The Alexandria Quartet Background

The Alexandria Quartet Background

If the last name "Durrell" seems familiar to you, it is probably because the author's brother, Gerald, is the author of a series of incredibly popular comedic autobiographical novels, the most famous of which, My Family and Oher Animals, has been published worldwide and made into countless television series. However, whlle Laurence and Gerald are siblings, their writing styles could not be more different; Laurence tends to write from a metaphysical and philosophical standpoint, and The Alexandria Quartet is a prime example of this tendency.

A love story at heart, The Alexandria Quartet consists of four novels, the first three, Justine, Balthazar and Mountolive set in Alexandria, Egypt, shortly before, and during, World War Two, each book giving a different perspective and viewpoint on the same series of events. The last book in the tetralogy, Clea, is set six years later. The first of the novels, Justine, remains the most well-known, and was the most successful of the four. Durrell also draws from the time he spent working for the British government in Alexandria, and the characters he encountered added to the rich and fertile pictures he drew for his readers.

Whilst love is the main theme of the series it is certainly not the only one; the book also deals with ideas presented by Einstein and Freud, specifically relatively and the relationship of people, and objects, to one another.

Durrell achieved the rare feat with this quartet of books in that both critics and the general book buying public loved them. Modern Library ranked the Quartet at number seventy on its list of the one hundred best books of the twentieth century.
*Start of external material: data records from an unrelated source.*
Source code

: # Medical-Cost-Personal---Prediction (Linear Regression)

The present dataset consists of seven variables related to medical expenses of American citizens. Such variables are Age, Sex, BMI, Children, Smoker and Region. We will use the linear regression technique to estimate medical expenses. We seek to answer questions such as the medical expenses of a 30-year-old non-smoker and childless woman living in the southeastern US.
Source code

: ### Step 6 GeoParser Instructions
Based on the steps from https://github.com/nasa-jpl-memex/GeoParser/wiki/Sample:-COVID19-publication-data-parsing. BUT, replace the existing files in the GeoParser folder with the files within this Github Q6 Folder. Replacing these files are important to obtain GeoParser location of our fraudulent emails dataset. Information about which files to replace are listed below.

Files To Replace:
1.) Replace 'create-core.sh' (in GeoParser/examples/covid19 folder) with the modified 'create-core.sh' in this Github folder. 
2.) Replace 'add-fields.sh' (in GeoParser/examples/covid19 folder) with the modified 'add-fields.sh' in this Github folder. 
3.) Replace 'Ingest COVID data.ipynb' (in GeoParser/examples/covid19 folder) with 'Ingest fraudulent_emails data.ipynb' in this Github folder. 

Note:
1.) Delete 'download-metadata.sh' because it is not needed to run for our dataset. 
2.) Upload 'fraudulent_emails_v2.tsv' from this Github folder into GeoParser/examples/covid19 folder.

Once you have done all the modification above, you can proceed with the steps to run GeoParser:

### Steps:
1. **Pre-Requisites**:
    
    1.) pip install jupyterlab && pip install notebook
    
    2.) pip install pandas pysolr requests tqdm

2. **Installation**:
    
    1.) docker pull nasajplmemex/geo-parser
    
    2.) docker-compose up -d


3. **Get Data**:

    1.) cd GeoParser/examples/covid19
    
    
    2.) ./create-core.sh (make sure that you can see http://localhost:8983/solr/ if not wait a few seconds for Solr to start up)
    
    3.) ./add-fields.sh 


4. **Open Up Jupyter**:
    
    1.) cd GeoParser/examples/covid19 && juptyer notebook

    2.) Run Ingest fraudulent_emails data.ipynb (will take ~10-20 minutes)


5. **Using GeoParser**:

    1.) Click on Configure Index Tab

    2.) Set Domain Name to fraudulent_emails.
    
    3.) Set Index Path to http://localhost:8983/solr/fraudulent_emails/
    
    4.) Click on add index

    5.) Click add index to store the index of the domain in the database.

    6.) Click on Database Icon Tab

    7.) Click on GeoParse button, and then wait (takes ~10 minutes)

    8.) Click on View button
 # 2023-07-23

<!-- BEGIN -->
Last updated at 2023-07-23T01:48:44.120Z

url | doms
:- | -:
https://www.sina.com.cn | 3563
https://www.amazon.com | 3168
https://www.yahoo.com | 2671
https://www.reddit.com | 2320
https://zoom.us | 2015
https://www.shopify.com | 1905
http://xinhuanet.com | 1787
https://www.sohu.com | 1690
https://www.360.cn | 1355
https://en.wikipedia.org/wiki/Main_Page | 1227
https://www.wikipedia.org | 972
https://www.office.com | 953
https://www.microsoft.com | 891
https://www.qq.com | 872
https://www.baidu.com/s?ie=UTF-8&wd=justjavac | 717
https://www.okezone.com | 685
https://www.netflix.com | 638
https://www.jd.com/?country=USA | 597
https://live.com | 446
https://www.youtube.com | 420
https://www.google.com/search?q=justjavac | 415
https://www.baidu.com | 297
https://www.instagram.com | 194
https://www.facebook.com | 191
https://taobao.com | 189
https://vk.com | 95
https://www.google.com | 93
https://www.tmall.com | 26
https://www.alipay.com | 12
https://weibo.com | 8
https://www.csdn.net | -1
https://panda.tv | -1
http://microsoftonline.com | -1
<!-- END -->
Due primarily to the success of The Alexandria Quartet, Durrell published The Avignon Quintet in 1974, following the same blueprint, to even greater acclaim. The first book in the series, Monsieur, or The Prince of Darkness, won the James Tait Black Memorial Prize, and the third novel, Constance, was nominated for the Booker Prize in 1982. Having previously had to supplement his writing income by working for the Foreign Service of the British government, Durrell was at last able to enjoy the life of a celebrated writer, and finally dedicated himself to writing full time.